Hi! I’m trying to set up multi-GPU training for my sort of complicated model, but I’m not sure if I’m pursuing the correct direction. I’ve been reading tutorials including this and this, but I just realized according to comments in the class, DDP is splitting the first dimension of input, while I have a dictionary as input. My model is like a multi-encoder-decoder framework over entities and relations, where we have a number of encoders for entities and a number of pair-wise decoders for relations, and the objective is link prediction. Each batch of input would be a dictionary like

```
{
'tokens':{
'entity_A': some_tensor, # size is [num_A, seq_len_A]
'entity_B': some_tensor, # size is [num_B, seq_len_B]
...
},
'pairs':{
'A_B': some_tensor, # size is [num_AB, 3], 3 = head, relation, tail
'A_C': some_tensor, # size is [num_AC, 3], 3 = head, relation, tail
...
}
}
```

I’m thinking of manually requiring DDP to only split the relations to each device, and all entities in the batch will be input to the `forward`

. Then, in the model, we only keep the entities that those relations encompass (including remapping the indices).

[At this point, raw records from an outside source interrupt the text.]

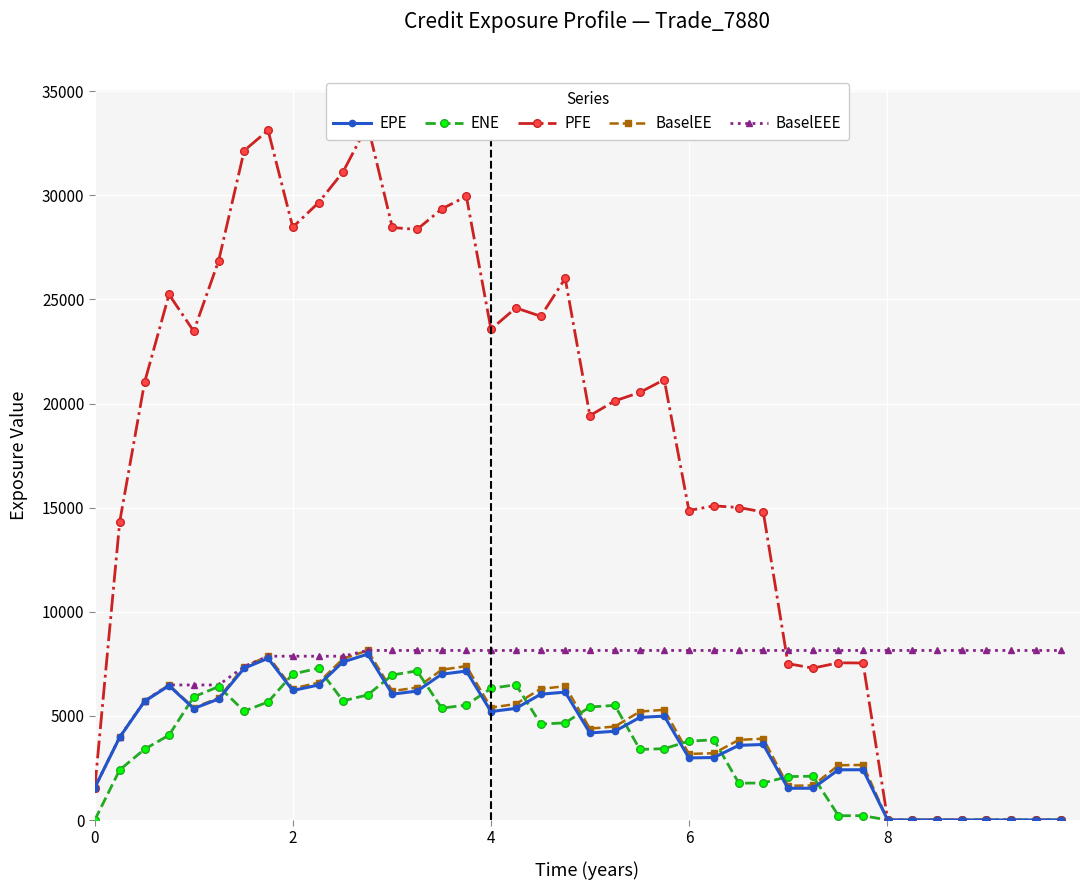

How many lines are shown in the chart?

5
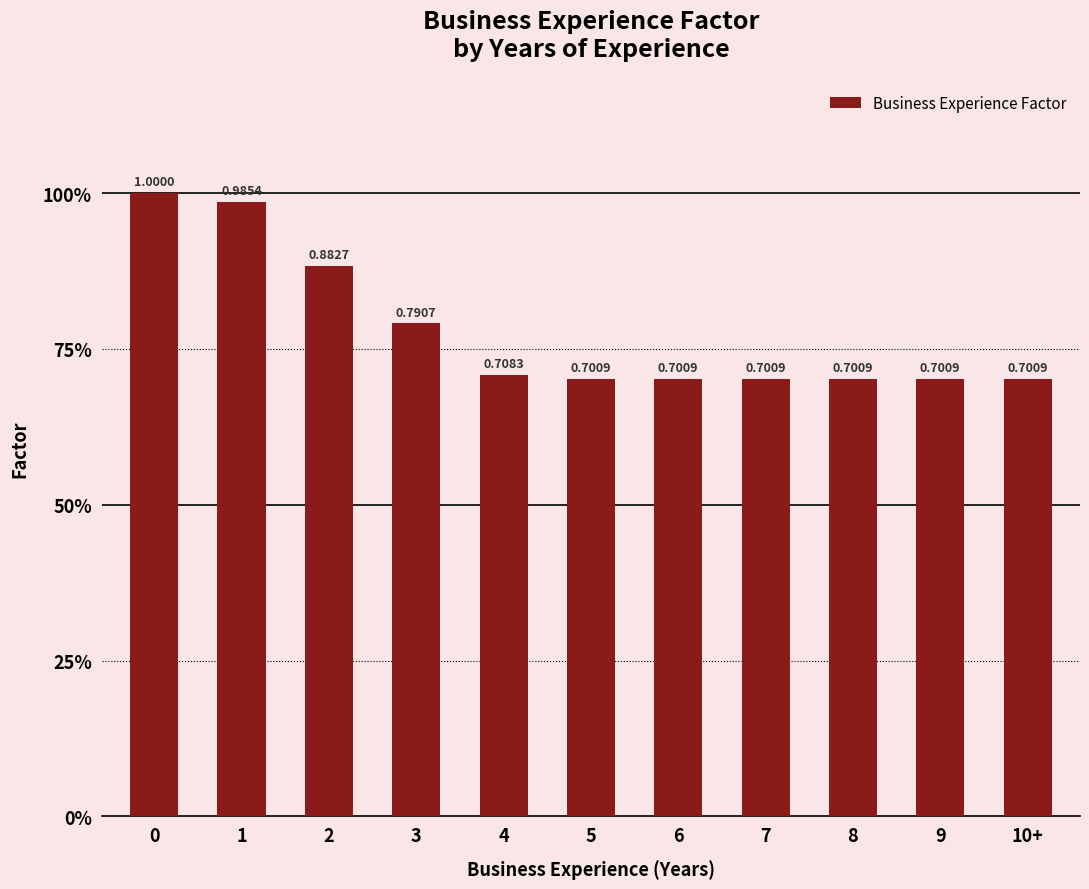

Reading left to right, what are all the values shown in this chart?

1.0	1.0	0.9	0.8	0.7	0.7	0.7	0.7	0.7	0.7	0.7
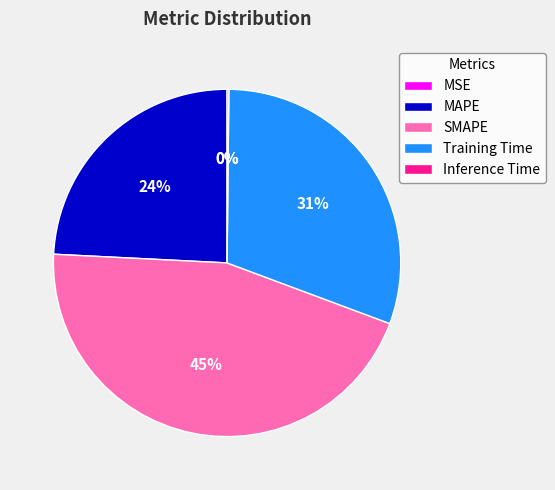

To the nearest percent, what percentage of the pie is Training Time?

31%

I’m not sure if this is the best way though, and am not familiar with how to “require DDP to only split certain inputs to `forward`

” either.

I am not using `pytorch-geometric`

, but I am looking at their usage of DDP here. It looks like one can customize how data is fed into each machine in `DistributedSampler`

(?) and DDP isn’t directly truncating the multiple inputs in the same way. But I’m still a bit unsure how DDP would work in those cases. Any pointers & references will be greatly appreciated!